Your copy should hold every record exactly and no images.

#### Extracted page text data:
---*---
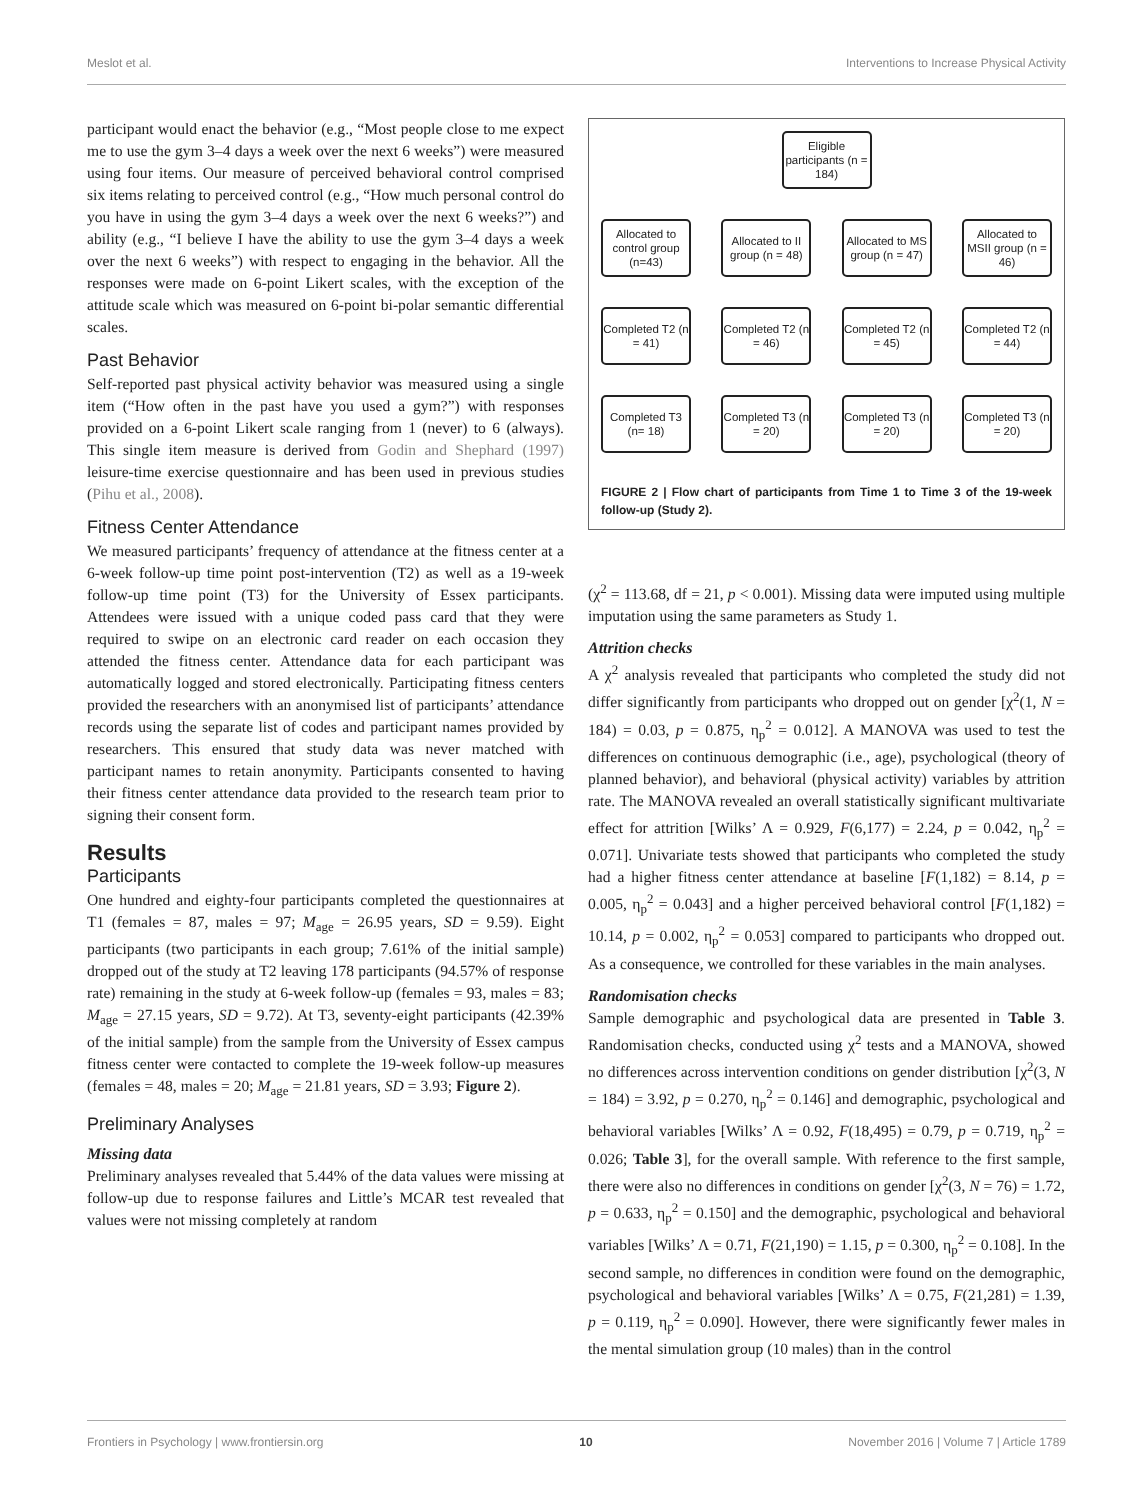Meslot et al. Interventions to Increase Physical Activity
participant would enact the behavior (e.g., “Most people close to me expect me to use the gym 3–4 days a week over the next 6 weeks”) were measured using four items. Our measure of perceived behavioral control comprised six items relating to perceived control (e.g., “How much personal control do you have in using the gym 3–4 days a week over the next 6 weeks?”) and ability (e.g., “I believe I have the ability to use the gym 3–4 days a week over the next 6 weeks”) with respect to engaging in the behavior. All the responses were made on 6-point Likert scales, with the exception of the attitude scale which was measured on 6-point bi-polar semantic differential scales.
Past Behavior
Self-reported past physical activity behavior was measured using a single item (“How often in the past have you used a gym?”) with responses provided on a 6-point Likert scale ranging from 1 (never) to 6 (always). This single item measure is derived from Godin and Shephard (1997) leisure-time exercise questionnaire and has been used in previous studies (Pihu et al., 2008).
Fitness Center Attendance
We measured participants’ frequency of attendance at the fitness center at a 6-week follow-up time point post-intervention (T2) as well as a 19-week follow-up time point (T3) for the University of Essex participants. Attendees were issued with a unique coded pass card that they were required to swipe on an electronic card reader on each occasion they attended the fitness center. Attendance data for each participant was automatically logged and stored electronically. Participating fitness centers provided the researchers with an anonymised list of participants’ attendance records using the separate list of codes and participant names provided by researchers. This ensured that study data was never matched with participant names to retain anonymity. Participants consented to having their fitness center attendance data provided to the research team prior to signing their consent form.
Results
Participants
One hundred and eighty-four participants completed the questionnaires at T1 (females = 87, males = 97; M<sub>age</sub> = 26.95 years, SD = 9.59). Eight participants (two participants in each group; 7.61% of the initial sample) dropped out of the study at T2 leaving 178 participants (94.57% of response rate) remaining in the study at 6-week follow-up (females = 93, males = 83; M<sub>age</sub> = 27.15 years, SD = 9.72). At T3, seventy-eight participants (42.39% of the initial sample) from the sample from the University of Essex campus fitness center were contacted to complete the 19-week follow-up measures (females = 48, males = 20; M<sub>age</sub> = 21.81 years, SD = 3.93; Figure 2).
Preliminary Analyses
Missing data
Preliminary analyses revealed that 5.44% of the data values were missing at follow-up due to response failures and Little’s MCAR test revealed that values were not missing completely at random
Eligible participants (n = 184)
Allocated to control group (n=43)
Allocated to II group (n = 48)
Allocated to MS group (n = 47)
Allocated to MSII group (n = 46)
Completed T2 (n = 41)
Completed T2 (n = 46)
Completed T2 (n = 45)
Completed T2 (n = 44)
Completed T3 (n= 18)
Completed T3 (n = 20)
Completed T3 (n = 20)
Completed T3 (n = 20)
FIGURE 2 | Flow chart of participants from Time 1 to Time 3 of the 19-week follow-up (Study 2).
(χ<sup>2</sup> = 113.68, df = 21, p < 0.001). Missing data were imputed using multiple imputation using the same parameters as Study 1.
Attrition checks
A χ<sup>2</sup> analysis revealed that participants who completed the study did not differ significantly from participants who dropped out on gender [χ<sup>2</sup>(1, N = 184) = 0.03, p = 0.875, η<sub>p</sub><sup>2</sup> = 0.012]. A MANOVA was used to test the differences on continuous demographic (i.e., age), psychological (theory of planned behavior), and behavioral (physical activity) variables by attrition rate. The MANOVA revealed an overall statistically significant multivariate effect for attrition [Wilks’ Λ = 0.929, F(6,177) = 2.24, p = 0.042, η<sub>p</sub><sup>2</sup> = 0.071]. Univariate tests showed that participants who completed the study had a higher fitness center attendance at baseline [F(1,182) = 8.14, p = 0.005, η<sub>p</sub><sup>2</sup> = 0.043] and a higher perceived behavioral control [F(1,182) = 10.14, p = 0.002, η<sub>p</sub><sup>2</sup> = 0.053] compared to participants who dropped out. As a consequence, we controlled for these variables in the main analyses.
Randomisation checks
Sample demographic and psychological data are presented in Table 3. Randomisation checks, conducted using χ<sup>2</sup> tests and a MANOVA, showed no differences across intervention conditions on gender distribution [χ<sup>2</sup>(3, N = 184) = 3.92, p = 0.270, η<sub>p</sub><sup>2</sup> = 0.146] and demographic, psychological and behavioral variables [Wilks’ Λ = 0.92, F(18,495) = 0.79, p = 0.719, η<sub>p</sub><sup>2</sup> = 0.026; Table 3], for the overall sample. With reference to the first sample, there were also no differences in conditions on gender [χ<sup>2</sup>(3, N = 76) = 1.72, p = 0.633, η<sub>p</sub><sup>2</sup> = 0.150] and the demographic, psychological and behavioral variables [Wilks’ Λ = 0.71, F(21,190) = 1.15, p = 0.300, η<sub>p</sub><sup>2</sup> = 0.108]. In the second sample, no differences in condition were found on the demographic, psychological and behavioral variables [Wilks’ Λ = 0.75, F(21,281) = 1.39, p = 0.119, η<sub>p</sub><sup>2</sup> = 0.090]. However, there were significantly fewer males in the mental simulation group (10 males) than in the control
Frontiers in Psychology | www.frontiersin.org 10 November 2016 | Volume 7 | Article 1789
---*---
#### Task output:
Meslot et al. Interventions to Increase Physical Activity
participant would enact the behavior (e.g., “Most people close to me expect me to use the gym 3–4 days a week over the next 6 weeks”) were measured using four items. Our measure of perceived behavioral control comprised six items relating to perceived control (e.g., “How much personal control do you have in using the gym 3–4 days a week over the next 6 weeks?”) and ability (e.g., “I believe I have the ability to use the gym 3–4 days a week over the next 6 weeks”) with respect to engaging in the behavior. All the responses were made on 6-point Likert scales, with the exception of the attitude scale which was measured on 6-point bi-polar semantic differential scales.
Past Behavior
Self-reported past physical activity behavior was measured using a single item (“How often in the past have you used a gym?”) with responses provided on a 6-point Likert scale ranging from 1 (never) to 6 (always). This single item measure is derived from Godin and Shephard (1997) leisure-time exercise questionnaire and has been used in previous studies (Pihu et al., 2008).
Fitness Center Attendance
We measured participants’ frequency of attendance at the fitness center at a 6-week follow-up time point post-intervention (T2) as well as a 19-week follow-up time point (T3) for the University of Essex participants. Attendees were issued with a unique coded pass card that they were required to swipe on an electronic card reader on each occasion they attended the fitness center. Attendance data for each participant was automatically logged and stored electronically. Participating fitness centers provided the researchers with an anonymised list of participants’ attendance records using the separate list of codes and participant names provided by researchers. This ensured that study data was never matched with participant names to retain anonymity. Participants consented to having their fitness center attendance data provided to the research team prior to signing their consent form.
Results
Participants
One hundred and eighty-four participants completed the questionnaires at T1 (females = 87, males = 97; M<sub>age</sub> = 26.95 years, SD = 9.59). Eight participants (two participants in each group; 7.61% of the initial sample) dropped out of the study at T2 leaving 178 participants (94.57% of response rate) remaining in the study at 6-week follow-up (females = 93, males = 83; M<sub>age</sub> = 27.15 years, SD = 9.72). At T3, seventy-eight participants (42.39% of the initial sample) from the sample from the University of Essex campus fitness center were contacted to complete the 19-week follow-up measures (females = 48, males = 20; M<sub>age</sub> = 21.81 years, SD = 3.93; Figure 2).
Preliminary Analyses
Missing data
Preliminary analyses revealed that 5.44% of the data values were missing at follow-up due to response failures and Little’s MCAR test revealed that values were not missing completely at random
Eligible participants (n = 184)
Allocated to control group (n=43)
Allocated to II group (n = 48)
Allocated to MS group (n = 47)
Allocated to MSII group (n = 46)
Completed T2 (n = 41)
Completed T2 (n = 46)
Completed T2 (n = 45)
Completed T2 (n = 44)
Completed T3 (n= 18)
Completed T3 (n = 20)
Completed T3 (n = 20)
Completed T3 (n = 20)
FIGURE 2 | Flow chart of participants from Time 1 to Time 3 of the 19-week follow-up (Study 2).
(χ<sup>2</sup> = 113.68, df = 21, p < 0.001). Missing data were imputed using multiple imputation using the same parameters as Study 1.
Attrition checks
A χ<sup>2</sup> analysis revealed that participants who completed the study did not differ significantly from participants who dropped out on gender [χ<sup>2</sup>(1, N = 184) = 0.03, p = 0.875, η<sub>p</sub><sup>2</sup> = 0.012]. A MANOVA was used to test the differences on continuous demographic (i.e., age), psychological (theory of planned behavior), and behavioral (physical activity) variables by attrition rate. The MANOVA revealed an overall statistically significant multivariate effect for attrition [Wilks’ Λ = 0.929, F(6,177) = 2.24, p = 0.042, η<sub>p</sub><sup>2</sup> = 0.071]. Univariate tests showed that participants who completed the study had a higher fitness center attendance at baseline [F(1,182) = 8.14, p = 0.005, η<sub>p</sub><sup>2</sup> = 0.043] and a higher perceived behavioral control [F(1,182) = 10.14, p = 0.002, η<sub>p</sub><sup>2</sup> = 0.053] compared to participants who dropped out. As a consequence, we controlled for these variables in the main analyses.
Randomisation checks
Sample demographic and psychological data are presented in Table 3. Randomisation checks, conducted using χ<sup>2</sup> tests and a MANOVA, showed no differences across intervention conditions on gender distribution [χ<sup>2</sup>(3, N = 184) = 3.92, p = 0.270, η<sub>p</sub><sup>2</sup> = 0.146] and demographic, psychological and behavioral variables [Wilks’ Λ = 0.92, F(18,495) = 0.79, p = 0.719, η<sub>p</sub><sup>2</sup> = 0.026; Table 3], for the overall sample. With reference to the first sample, there were also no differences in conditions on gender [χ<sup>2</sup>(3, N = 76) = 1.72, p = 0.633, η<sub>p</sub><sup>2</sup> = 0.150] and the demographic, psychological and behavioral variables [Wilks’ Λ = 0.71, F(21,190) = 1.15, p = 0.300, η<sub>p</sub><sup>2</sup> = 0.108]. In the second sample, no differences in condition were found on the demographic, psychological and behavioral variables [Wilks’ Λ = 0.75, F(21,281) = 1.39, p = 0.119, η<sub>p</sub><sup>2</sup> = 0.090]. However, there were significantly fewer males in the mental simulation group (10 males) than in the control
Frontiers in Psychology | www.frontiersin.org 10 November 2016 | Volume 7 | Article 1789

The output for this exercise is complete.